Stored items
+++

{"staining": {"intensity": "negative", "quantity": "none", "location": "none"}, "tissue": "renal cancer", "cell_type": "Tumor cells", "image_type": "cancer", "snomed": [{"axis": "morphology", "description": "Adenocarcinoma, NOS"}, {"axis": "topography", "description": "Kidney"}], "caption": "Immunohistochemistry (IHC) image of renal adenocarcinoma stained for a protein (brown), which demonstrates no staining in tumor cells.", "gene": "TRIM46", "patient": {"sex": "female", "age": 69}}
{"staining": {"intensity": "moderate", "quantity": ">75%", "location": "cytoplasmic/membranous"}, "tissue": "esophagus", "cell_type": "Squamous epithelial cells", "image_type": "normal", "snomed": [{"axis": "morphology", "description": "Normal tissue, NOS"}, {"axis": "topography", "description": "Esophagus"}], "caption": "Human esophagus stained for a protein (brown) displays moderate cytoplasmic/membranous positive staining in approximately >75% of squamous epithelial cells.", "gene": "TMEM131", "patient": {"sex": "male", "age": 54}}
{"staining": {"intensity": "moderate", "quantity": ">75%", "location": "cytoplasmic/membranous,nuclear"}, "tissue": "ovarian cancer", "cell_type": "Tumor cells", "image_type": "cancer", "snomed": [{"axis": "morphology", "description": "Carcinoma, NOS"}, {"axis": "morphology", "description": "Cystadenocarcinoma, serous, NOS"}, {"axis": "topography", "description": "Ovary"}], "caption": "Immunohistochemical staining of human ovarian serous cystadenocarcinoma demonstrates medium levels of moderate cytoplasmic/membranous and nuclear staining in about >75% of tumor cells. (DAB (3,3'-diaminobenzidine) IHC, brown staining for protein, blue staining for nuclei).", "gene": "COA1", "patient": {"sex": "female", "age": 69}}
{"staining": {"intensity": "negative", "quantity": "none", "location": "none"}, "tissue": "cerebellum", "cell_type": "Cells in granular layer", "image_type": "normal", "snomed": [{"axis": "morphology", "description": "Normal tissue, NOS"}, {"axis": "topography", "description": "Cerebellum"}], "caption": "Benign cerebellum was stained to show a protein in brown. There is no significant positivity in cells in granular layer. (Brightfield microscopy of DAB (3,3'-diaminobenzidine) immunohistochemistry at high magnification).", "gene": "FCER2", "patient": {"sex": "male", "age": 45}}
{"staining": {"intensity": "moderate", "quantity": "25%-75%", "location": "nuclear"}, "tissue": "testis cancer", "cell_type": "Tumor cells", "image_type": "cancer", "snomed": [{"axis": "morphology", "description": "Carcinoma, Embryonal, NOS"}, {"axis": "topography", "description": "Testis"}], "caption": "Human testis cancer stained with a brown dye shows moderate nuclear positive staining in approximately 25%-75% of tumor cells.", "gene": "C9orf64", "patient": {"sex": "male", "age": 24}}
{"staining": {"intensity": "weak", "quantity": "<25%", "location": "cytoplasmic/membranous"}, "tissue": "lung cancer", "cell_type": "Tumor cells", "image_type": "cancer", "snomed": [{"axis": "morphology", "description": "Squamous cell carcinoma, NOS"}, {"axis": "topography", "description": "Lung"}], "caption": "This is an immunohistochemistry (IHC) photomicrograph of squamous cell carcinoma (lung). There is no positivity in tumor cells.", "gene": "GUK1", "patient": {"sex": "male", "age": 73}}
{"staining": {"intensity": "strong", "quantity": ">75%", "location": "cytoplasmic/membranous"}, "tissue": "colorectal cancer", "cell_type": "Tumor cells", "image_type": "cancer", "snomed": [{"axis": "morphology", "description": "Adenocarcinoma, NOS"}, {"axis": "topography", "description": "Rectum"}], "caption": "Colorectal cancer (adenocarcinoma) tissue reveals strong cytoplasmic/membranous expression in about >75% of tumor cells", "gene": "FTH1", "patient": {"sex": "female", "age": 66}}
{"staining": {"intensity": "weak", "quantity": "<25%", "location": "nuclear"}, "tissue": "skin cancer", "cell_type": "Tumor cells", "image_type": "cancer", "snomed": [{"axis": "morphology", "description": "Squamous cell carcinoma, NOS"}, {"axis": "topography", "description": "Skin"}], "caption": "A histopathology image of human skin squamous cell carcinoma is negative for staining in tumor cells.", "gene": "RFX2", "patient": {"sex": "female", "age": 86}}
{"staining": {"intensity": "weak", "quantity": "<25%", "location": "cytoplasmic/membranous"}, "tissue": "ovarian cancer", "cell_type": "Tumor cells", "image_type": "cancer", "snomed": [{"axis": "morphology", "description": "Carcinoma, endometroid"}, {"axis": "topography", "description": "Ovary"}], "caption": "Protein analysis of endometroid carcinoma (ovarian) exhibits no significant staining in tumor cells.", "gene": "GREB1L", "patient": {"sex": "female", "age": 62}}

+++

Return the records in their entirety. Keep every character as it is.

{"staining": {"intensity": "negative", "quantity": "none", "location": "none"}, "tissue": "renal cancer", "cell_type": "Tumor cells", "image_type": "cancer", "snomed": [{"axis": "morphology", "description": "Adenocarcinoma, NOS"}, {"axis": "topography", "description": "Kidney"}], "caption": "Immunohistochemistry (IHC) image of renal adenocarcinoma stained for a protein (brown), which demonstrates no staining in tumor cells.", "gene": "TRIM46", "patient": {"sex": "female", "age": 69}}
{"staining": {"intensity": "moderate", "quantity": ">75%", "location": "cytoplasmic/membranous"}, "tissue": "esophagus", "cell_type": "Squamous epithelial cells", "image_type": "normal", "snomed": [{"axis": "morphology", "description": "Normal tissue, NOS"}, {"axis": "topography", "description": "Esophagus"}], "caption": "Human esophagus stained for a protein (brown) displays moderate cytoplasmic/membranous positive staining in approximately >75% of squamous epithelial cells.", "gene": "TMEM131", "patient": {"sex": "male", "age": 54}}
{"staining": {"intensity": "moderate", "quantity": ">75%", "location": "cytoplasmic/membranous,nuclear"}, "tissue": "ovarian cancer", "cell_type": "Tumor cells", "image_type": "cancer", "snomed": [{"axis": "morphology", "description": "Carcinoma, NOS"}, {"axis": "morphology", "description": "Cystadenocarcinoma, serous, NOS"}, {"axis": "topography", "description": "Ovary"}], "caption": "Immunohistochemical staining of human ovarian serous cystadenocarcinoma demonstrates medium levels of moderate cytoplasmic/membranous and nuclear staining in about >75% of tumor cells. (DAB (3,3'-diaminobenzidine) IHC, brown staining for protein, blue staining for nuclei).", "gene": "COA1", "patient": {"sex": "female", "age": 69}}
{"staining": {"intensity": "negative", "quantity": "none", "location": "none"}, "tissue": "cerebellum", "cell_type": "Cells in granular layer", "image_type": "normal", "snomed": [{"axis": "morphology", "description": "Normal tissue, NOS"}, {"axis": "topography", "description": "Cerebellum"}], "caption": "Benign cerebellum was stained to show a protein in brown. There is no significant positivity in cells in granular layer. (Brightfield microscopy of DAB (3,3'-diaminobenzidine) immunohistochemistry at high magnification).", "gene": "FCER2", "patient": {"sex": "male", "age": 45}}
{"staining": {"intensity": "moderate", "quantity": "25%-75%", "location": "nuclear"}, "tissue": "testis cancer", "cell_type": "Tumor cells", "image_type": "cancer", "snomed": [{"axis": "morphology", "description": "Carcinoma, Embryonal, NOS"}, {"axis": "topography", "description": "Testis"}], "caption": "Human testis cancer stained with a brown dye shows moderate nuclear positive staining in approximately 25%-75% of tumor cells.", "gene": "C9orf64", "patient": {"sex": "male", "age": 24}}
{"staining": {"intensity": "weak", "quantity": "<25%", "location": "cytoplasmic/membranous"}, "tissue": "lung cancer", "cell_type": "Tumor cells", "image_type": "cancer", "snomed": [{"axis": "morphology", "description": "Squamous cell carcinoma, NOS"}, {"axis": "topography", "description": "Lung"}], "caption": "This is an immunohistochemistry (IHC) photomicrograph of squamous cell carcinoma (lung). There is no positivity in tumor cells.", "gene": "GUK1", "patient": {"sex": "male", "age": 73}}
{"staining": {"intensity": "strong", "quantity": ">75%", "location": "cytoplasmic/membranous"}, "tissue": "colorectal cancer", "cell_type": "Tumor cells", "image_type": "cancer", "snomed": [{"axis": "morphology", "description": "Adenocarcinoma, NOS"}, {"axis": "topography", "description": "Rectum"}], "caption": "Colorectal cancer (adenocarcinoma) tissue reveals strong cytoplasmic/membranous expression in about >75% of tumor cells", "gene": "FTH1", "patient": {"sex": "female", "age": 66}}
{"staining": {"intensity": "weak", "quantity": "<25%", "location": "nuclear"}, "tissue": "skin cancer", "cell_type": "Tumor cells", "image_type": "cancer", "snomed": [{"axis": "morphology", "description": "Squamous cell carcinoma, NOS"}, {"axis": "topography", "description": "Skin"}], "caption": "A histopathology image of human skin squamous cell carcinoma is negative for staining in tumor cells.", "gene": "RFX2", "patient": {"sex": "female", "age": 86}}
{"staining": {"intensity": "weak", "quantity": "<25%", "location": "cytoplasmic/membranous"}, "tissue": "ovarian cancer", "cell_type": "Tumor cells", "image_type": "cancer", "snomed": [{"axis": "morphology", "description": "Carcinoma, endometroid"}, {"axis": "topography", "description": "Ovary"}], "caption": "Protein analysis of endometroid carcinoma (ovarian) exhibits no significant staining in tumor cells.", "gene": "GREB1L", "patient": {"sex": "female", "age": 62}}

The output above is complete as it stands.